I mean, why ELSE do you storm into a dungeon if not to kill the nasty occupants and take their stuff? :)
 

I talked with the player and she was cool with the character leaving the party for a while. However, the other players wanted her to stick around as 'camp mage' meaning they'd setup camp & she'd watch over camp while they go off exploring & adventuring. She'll progress like the rest of the party - I think they like the thought of a camp NPC with Identify and a few other spells.

I'll keep the revenant scenario until the player is back. I can justify it that the acolyte's soul was lost in the Grey Wastes before being sent back to exact his revenge (by whatever nefarious entity tricked him into casting aside Lathander's teachings).
 

In reality, a Revenant fails to be what it is intended to be because it can be slain and buried deep in the ground. You need players to either be horror movie foolish, or restrict the use of it to going after NPCs, or for the Revenant to be very smart and indirect in hunting the PC, or for it to upped in power so that it is something the PCs must flee.

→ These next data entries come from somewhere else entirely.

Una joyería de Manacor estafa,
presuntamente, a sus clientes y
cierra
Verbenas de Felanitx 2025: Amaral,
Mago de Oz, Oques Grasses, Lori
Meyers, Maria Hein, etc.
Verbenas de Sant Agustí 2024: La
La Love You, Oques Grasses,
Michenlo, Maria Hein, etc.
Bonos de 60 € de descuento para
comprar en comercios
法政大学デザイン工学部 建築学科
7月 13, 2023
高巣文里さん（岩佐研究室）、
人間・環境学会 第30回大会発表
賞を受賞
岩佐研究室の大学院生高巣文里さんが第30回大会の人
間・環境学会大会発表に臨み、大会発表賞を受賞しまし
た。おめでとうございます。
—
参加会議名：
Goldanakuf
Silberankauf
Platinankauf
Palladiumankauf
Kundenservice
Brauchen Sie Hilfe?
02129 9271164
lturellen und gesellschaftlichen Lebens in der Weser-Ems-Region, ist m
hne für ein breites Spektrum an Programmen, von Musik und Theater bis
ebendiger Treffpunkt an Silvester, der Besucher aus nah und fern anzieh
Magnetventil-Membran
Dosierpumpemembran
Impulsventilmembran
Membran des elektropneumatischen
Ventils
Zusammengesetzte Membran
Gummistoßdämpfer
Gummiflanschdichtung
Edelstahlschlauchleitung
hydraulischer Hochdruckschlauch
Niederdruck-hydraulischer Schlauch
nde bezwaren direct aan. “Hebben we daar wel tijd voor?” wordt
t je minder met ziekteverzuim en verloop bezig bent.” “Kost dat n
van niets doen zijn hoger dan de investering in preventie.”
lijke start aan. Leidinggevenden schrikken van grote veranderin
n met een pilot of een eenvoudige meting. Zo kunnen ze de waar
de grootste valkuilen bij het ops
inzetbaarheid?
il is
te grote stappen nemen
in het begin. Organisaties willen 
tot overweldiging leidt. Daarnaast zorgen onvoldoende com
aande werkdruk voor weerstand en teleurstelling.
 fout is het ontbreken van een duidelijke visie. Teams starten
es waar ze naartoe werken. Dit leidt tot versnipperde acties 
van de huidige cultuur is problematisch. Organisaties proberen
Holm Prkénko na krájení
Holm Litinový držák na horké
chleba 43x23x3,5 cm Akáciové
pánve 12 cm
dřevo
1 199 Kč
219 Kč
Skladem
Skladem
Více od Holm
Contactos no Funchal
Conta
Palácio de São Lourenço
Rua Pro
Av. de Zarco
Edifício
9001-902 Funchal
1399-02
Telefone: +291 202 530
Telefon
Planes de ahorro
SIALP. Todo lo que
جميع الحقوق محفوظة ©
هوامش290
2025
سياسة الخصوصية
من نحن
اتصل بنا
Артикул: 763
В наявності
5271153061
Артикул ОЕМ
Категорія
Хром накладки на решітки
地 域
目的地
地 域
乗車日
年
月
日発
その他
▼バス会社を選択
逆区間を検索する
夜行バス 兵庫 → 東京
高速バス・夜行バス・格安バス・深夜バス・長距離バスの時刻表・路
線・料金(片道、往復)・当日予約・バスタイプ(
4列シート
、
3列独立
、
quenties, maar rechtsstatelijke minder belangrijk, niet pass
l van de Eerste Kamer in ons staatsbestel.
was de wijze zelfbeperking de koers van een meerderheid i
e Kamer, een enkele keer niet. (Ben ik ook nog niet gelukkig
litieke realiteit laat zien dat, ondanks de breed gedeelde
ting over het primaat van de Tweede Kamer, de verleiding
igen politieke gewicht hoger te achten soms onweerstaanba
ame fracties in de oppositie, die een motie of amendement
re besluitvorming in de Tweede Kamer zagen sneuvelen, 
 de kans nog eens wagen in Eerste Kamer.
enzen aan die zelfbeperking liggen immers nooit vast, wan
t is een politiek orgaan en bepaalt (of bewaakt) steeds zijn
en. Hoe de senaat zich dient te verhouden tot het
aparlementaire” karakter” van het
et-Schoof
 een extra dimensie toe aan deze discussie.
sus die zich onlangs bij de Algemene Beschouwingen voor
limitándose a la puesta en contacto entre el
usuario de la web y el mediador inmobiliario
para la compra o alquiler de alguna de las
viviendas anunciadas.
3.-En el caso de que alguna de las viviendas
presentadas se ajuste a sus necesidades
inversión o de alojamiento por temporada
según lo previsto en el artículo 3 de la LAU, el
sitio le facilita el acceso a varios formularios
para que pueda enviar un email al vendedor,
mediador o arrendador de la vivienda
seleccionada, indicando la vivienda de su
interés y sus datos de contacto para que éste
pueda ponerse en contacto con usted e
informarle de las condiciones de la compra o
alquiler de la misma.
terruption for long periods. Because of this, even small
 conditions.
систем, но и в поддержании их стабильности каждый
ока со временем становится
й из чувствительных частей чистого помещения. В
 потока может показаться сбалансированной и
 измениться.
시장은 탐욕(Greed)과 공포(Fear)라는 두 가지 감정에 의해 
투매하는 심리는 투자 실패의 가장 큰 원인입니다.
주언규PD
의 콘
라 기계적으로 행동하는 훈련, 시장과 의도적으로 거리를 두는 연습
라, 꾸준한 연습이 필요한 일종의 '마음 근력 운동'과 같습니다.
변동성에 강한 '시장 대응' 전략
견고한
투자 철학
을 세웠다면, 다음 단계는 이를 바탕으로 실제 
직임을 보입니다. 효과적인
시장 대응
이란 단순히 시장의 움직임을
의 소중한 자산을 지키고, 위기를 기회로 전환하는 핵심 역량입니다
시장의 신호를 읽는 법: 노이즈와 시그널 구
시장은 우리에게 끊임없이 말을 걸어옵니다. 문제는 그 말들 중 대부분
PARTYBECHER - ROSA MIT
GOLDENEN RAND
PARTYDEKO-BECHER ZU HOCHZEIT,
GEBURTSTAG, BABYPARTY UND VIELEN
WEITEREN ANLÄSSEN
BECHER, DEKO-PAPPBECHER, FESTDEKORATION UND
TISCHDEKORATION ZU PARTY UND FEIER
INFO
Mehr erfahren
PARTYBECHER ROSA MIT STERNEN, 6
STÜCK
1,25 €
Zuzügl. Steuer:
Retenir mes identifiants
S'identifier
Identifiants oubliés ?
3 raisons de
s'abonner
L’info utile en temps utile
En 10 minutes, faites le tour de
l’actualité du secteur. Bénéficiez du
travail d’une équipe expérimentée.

When I build a revenant to go after a PC, I think about what tells a good story. Sometimes merely having a monster want vengeance on the PCs tells the story I want to tell. It lets them know they've done something "wrong" and that message is all I wanted to deliver.

Other times, the Revenant will be a slow burn. The creature will not be in a rush to confront the PCs, but will instead study them and figure out how to most hurt them. It will consider the new abilities it has and use those to hurt the PCs. For example, it may murder a friend of the PCs, drag the body off to an isolated place and then kill itself so that it can rise in the body of the former friend. Then it will hire someone to keep the corpse looking fresh as it infiltrates the world of the PCs - avoiding them as they would recognize it for what it is instantly while others will not. It will then try to twist the world against the PCs, ruining everything they care about before amassing a force capable of presenting the PCs with a deadly encounter. However, that encounter will not occur until it has brought pain in a way that tells a mystery tale.

However, I often put a Revanent in the world to fight with the PCs, not against them. The Revenant is something slain by the BBEG the PCs face and will be something the PCs can ally with against their foes - although it will be a wild card as the ultimate goal of the Revenant is vengeance, not the goals of the PCs.